そもそも東京出身ではない私にとって、東京に居る意味が一気に崩れた気がしました。 何よりも、広いグランドで走り回っている子供達と、ケージに載せられて公園へ行かざるを得ない我が子。 ショックですよね。

自分の家を持つ夢と、自分の居場所に巡り会える期待。 将来の不安や、子育ての不安。 いろいろなもやもやとしたものが、田舎への移住により全て好転する気がしました。 東京には多くの仕事も、多くの人も、夜中まで照らされている明るい街や、そこでの豊かな暮らしもあるように見えて、実は私にとっては何も無かった。
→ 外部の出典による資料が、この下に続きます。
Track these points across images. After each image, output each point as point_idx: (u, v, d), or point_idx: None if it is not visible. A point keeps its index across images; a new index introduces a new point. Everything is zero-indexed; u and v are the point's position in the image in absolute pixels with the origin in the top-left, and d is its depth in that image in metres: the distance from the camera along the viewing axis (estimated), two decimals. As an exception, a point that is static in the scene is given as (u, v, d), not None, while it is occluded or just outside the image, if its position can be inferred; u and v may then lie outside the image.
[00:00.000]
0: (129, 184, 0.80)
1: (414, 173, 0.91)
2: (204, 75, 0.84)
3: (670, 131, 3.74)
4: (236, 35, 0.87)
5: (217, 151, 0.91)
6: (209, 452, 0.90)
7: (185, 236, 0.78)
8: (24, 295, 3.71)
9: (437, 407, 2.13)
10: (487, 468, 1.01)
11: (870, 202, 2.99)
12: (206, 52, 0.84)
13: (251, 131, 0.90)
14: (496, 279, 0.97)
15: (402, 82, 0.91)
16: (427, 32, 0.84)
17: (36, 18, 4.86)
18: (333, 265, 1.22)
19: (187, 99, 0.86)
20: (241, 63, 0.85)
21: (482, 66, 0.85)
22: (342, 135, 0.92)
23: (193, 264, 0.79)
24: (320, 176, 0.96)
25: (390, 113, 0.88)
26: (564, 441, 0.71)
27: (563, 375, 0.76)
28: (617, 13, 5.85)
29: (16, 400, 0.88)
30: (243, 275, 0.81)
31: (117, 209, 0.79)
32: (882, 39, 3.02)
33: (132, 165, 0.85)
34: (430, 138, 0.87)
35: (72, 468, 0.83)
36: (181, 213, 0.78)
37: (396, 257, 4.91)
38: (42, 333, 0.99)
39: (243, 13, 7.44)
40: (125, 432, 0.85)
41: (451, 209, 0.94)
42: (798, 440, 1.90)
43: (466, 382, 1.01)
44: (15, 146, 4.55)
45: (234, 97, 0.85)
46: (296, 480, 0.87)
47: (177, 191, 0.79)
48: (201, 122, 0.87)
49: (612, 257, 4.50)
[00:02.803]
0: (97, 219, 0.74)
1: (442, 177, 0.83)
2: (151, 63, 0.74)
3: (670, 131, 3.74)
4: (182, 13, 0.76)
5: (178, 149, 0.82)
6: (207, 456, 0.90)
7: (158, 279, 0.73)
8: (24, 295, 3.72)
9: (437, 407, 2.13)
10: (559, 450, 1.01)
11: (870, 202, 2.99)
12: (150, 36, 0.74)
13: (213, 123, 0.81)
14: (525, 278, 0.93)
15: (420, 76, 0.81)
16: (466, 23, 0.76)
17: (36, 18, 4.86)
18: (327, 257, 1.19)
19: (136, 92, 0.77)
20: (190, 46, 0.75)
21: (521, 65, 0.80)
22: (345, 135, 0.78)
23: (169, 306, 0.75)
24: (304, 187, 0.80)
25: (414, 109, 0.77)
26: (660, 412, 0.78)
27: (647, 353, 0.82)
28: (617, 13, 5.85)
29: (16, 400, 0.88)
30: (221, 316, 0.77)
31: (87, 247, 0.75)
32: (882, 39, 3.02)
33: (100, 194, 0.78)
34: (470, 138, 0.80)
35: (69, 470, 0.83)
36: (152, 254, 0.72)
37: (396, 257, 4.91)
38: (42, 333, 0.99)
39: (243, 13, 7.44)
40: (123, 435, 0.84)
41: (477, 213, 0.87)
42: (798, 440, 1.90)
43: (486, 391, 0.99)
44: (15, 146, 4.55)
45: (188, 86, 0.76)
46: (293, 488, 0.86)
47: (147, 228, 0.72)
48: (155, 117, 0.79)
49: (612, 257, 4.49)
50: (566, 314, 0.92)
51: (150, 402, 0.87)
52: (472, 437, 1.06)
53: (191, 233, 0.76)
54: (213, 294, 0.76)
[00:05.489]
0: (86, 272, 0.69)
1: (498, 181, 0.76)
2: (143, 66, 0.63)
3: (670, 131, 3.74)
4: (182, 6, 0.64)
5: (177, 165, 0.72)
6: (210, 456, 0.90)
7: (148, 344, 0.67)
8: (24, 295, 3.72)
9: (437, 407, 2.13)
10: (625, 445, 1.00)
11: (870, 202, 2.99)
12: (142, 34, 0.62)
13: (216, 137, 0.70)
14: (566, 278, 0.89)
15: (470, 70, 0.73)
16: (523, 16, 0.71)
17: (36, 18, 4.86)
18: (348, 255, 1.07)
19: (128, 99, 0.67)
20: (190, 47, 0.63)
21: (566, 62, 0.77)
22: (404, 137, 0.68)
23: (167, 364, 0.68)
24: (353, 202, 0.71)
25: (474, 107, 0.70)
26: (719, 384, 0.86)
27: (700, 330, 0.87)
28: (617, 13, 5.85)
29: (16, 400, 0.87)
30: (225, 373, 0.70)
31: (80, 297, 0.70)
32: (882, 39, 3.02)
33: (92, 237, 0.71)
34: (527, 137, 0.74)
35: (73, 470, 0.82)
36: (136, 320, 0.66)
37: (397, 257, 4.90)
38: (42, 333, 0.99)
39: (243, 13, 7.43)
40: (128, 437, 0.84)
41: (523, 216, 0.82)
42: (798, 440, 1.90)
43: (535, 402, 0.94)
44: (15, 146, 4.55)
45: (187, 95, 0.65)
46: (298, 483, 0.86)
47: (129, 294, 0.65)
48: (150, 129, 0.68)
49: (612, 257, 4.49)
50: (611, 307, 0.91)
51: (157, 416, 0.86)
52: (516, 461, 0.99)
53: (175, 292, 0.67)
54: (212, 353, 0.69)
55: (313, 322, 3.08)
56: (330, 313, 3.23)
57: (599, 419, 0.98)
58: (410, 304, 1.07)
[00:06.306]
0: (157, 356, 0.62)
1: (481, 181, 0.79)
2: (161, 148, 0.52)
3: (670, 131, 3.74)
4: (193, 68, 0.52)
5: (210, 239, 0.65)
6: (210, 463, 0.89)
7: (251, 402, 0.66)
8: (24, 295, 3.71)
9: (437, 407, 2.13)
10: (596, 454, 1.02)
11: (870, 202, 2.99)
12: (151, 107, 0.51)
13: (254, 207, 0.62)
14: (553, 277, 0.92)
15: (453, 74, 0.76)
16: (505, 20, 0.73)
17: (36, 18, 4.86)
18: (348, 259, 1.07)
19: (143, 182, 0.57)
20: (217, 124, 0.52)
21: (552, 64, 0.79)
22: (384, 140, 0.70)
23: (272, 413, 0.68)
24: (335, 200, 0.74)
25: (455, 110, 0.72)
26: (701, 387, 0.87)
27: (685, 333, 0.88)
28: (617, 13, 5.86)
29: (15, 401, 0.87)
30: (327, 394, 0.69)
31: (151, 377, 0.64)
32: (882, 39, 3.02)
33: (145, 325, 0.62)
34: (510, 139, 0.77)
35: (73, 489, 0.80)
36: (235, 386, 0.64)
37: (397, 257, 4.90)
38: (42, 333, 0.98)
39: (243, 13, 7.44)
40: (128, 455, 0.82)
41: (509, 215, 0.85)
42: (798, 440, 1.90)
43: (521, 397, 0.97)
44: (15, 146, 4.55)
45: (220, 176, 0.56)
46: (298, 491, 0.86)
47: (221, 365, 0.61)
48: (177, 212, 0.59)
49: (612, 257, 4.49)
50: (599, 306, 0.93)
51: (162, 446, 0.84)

都市を脱出し、田舎暮らしを。 人生、再出発を。 そして生き甲斐を、再発見したい。 森の中に生きていくための拠点を作ることを夢見て、ミレニアムで沸く2000年、東京を離れたのでした。

甲斐駒ヶ岳

その後、森の中にドームハウスを建設するまで、、、8年。 新天地での起業は山あり谷ありでしたが、それでも8年後、念願の森のドームハウスを着工することが出来ました。

「あの時感じた違和感は正しかったんだ」、と改めて思います。

どうしてドームハウスなのか。 どうやって自分の手でドームハウスを建てたのか。 そしてなぜドームハウスの専門家を目指すことになったのか。
これから少しずつお話ししようと思っています。